Many of the mortgages written within the past decade were complicated, exotic, and highly risky. Homeowners signed documents pledging their homes as collateral for adjustable-rate loans (ARMs) with scheduled interest rate hikes. Some agreed to negative amortization loans, while others signed off on interest-only or hybrid loans that have now backfired. Now that these potentially toxic loans have precipitated a major foreclosure crisis, it's essential that homeowners study their mortgage documents and gain a full understanding of their legal obligations and options.

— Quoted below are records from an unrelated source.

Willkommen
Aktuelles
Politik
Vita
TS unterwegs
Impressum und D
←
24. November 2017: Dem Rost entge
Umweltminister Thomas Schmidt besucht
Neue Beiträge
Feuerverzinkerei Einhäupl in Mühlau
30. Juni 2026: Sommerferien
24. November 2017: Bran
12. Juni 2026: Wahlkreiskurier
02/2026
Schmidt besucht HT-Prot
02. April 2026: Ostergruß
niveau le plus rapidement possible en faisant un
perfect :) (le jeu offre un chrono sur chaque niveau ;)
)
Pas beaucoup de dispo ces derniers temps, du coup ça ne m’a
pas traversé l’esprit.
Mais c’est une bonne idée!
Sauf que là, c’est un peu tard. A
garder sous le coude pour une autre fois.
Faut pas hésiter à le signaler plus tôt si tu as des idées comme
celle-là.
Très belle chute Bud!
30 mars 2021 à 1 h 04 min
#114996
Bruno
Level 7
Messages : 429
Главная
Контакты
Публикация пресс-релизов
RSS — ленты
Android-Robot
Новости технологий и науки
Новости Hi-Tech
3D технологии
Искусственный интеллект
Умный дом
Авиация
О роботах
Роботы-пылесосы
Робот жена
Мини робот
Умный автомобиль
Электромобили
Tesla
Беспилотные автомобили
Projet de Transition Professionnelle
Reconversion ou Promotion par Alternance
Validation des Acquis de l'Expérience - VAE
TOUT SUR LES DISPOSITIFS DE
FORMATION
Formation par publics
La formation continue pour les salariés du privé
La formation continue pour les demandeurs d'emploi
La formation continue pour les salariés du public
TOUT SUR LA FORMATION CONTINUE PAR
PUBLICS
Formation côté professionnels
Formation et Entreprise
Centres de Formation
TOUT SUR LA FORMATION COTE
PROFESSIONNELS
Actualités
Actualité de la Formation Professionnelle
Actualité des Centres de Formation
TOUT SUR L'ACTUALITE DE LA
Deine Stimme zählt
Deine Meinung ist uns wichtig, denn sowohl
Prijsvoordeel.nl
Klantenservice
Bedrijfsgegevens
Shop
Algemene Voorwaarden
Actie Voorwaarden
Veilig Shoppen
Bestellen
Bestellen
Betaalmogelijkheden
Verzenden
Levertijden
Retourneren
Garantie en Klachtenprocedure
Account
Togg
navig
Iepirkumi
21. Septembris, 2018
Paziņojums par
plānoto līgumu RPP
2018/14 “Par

Tips for understanding home loans

  • Check your mortgage paperwork and most recent account statement. It will indicate how much you owe in principal and interest. Does your loan have a fixed or adjustable rate? See if there's a pre-payment clause in your mortgage agreement; if so, you could be penalized for selling your home and paying the loan off early.
  • If you have an ARM, see what the maximum rate can be at the first adjustment period, and whether the new rate has a cap that limits it from rising beyond a certain level. Some loans, for instance, can rise no more than 2 percent in a single year.
  • Next, figure out which underlying adjustable-rate index your mortgage is tied to. Some go up or down based on what United States treasury bills do, for example, whereas many mortgages react instead to the Libor index, which is based on monetary activity in London. Another is the COFI or cost of funds index. The specific treasury product or index that the loan rate corresponds to can play a significant role in determining how much actual interest you pay.
  • One of the most important documents to hold on to and study is the HUD settlement statement that the lender gives you at closing. This will show a variety of useful information related to the cost basis for your property, and the closing costs and fees. Should you decide to sell your home, this could help you determine your tax gains or losses.

Avoiding foreclosure

Getting your documents together, and reviewing them to make sure that you understand your mortgage terms will help if a problem or question arises. Since foreclosures happen within two to three months after you get behind on a payment, familiarity with your documents, and the ability to find them quickly, could be extremely important if you find yourself in mortgage trouble. Prior planning helps avoid adverse consequences, and also helps you sleep better at night knowing that you have a firm grasp of your mortgage situation.

If you study your documents, and suspect that the mortgage lender has erroneously calculated the amount you owe or is overcharging you for fees, call the lender and complain. Should the problem remain unresolved, refer it to a consumer advocacy group or a real estate attorney.